(EXERCISE DATA begins)
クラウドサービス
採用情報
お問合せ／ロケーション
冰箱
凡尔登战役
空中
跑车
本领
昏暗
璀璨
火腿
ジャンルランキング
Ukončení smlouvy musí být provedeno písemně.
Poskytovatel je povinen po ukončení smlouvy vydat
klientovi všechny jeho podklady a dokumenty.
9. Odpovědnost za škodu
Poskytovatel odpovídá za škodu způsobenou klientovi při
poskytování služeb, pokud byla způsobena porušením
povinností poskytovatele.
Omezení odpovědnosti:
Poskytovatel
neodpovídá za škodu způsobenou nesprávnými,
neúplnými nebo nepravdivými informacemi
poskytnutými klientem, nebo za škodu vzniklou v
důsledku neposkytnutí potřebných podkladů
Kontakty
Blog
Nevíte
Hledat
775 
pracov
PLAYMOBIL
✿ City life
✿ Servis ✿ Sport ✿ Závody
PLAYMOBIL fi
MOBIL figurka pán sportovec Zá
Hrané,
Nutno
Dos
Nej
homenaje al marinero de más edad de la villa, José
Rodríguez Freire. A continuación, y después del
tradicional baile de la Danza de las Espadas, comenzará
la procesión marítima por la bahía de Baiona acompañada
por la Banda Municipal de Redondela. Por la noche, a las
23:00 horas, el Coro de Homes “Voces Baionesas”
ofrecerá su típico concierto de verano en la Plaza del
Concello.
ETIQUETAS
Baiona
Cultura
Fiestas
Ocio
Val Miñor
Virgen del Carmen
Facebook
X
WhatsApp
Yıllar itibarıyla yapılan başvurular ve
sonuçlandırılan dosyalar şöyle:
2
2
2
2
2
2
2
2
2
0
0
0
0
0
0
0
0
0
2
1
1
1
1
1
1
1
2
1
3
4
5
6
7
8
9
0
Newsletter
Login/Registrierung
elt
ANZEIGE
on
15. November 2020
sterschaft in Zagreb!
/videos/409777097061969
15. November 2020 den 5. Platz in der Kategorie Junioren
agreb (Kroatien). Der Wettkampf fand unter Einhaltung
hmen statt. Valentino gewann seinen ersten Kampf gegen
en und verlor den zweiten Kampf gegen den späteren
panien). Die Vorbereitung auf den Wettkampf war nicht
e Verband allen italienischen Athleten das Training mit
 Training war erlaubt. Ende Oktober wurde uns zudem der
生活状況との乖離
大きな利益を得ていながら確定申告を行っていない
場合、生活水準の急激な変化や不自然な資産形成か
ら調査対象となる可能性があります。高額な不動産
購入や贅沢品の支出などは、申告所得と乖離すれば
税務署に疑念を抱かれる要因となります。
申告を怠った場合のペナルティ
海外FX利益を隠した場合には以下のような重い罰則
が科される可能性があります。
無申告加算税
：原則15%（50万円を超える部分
(EXERCISE DATA ends)
_PROBLEM STATEMENT:_ Return nothing but the lines from the top of the records above through the line that has "poskytování služeb, pokud". Keep each one exact.

_SOLUTION TO THIS EXERCISE:_
クラウドサービス
採用情報
お問合せ／ロケーション
冰箱
凡尔登战役
空中
跑车
本领
昏暗
璀璨
火腿
ジャンルランキング
Ukončení smlouvy musí být provedeno písemně.
Poskytovatel je povinen po ukončení smlouvy vydat
klientovi všechny jeho podklady a dokumenty.
9. Odpovědnost za škodu
Poskytovatel odpovídá za škodu způsobenou klientovi při
poskytování služeb, pokud byla způsobena porušením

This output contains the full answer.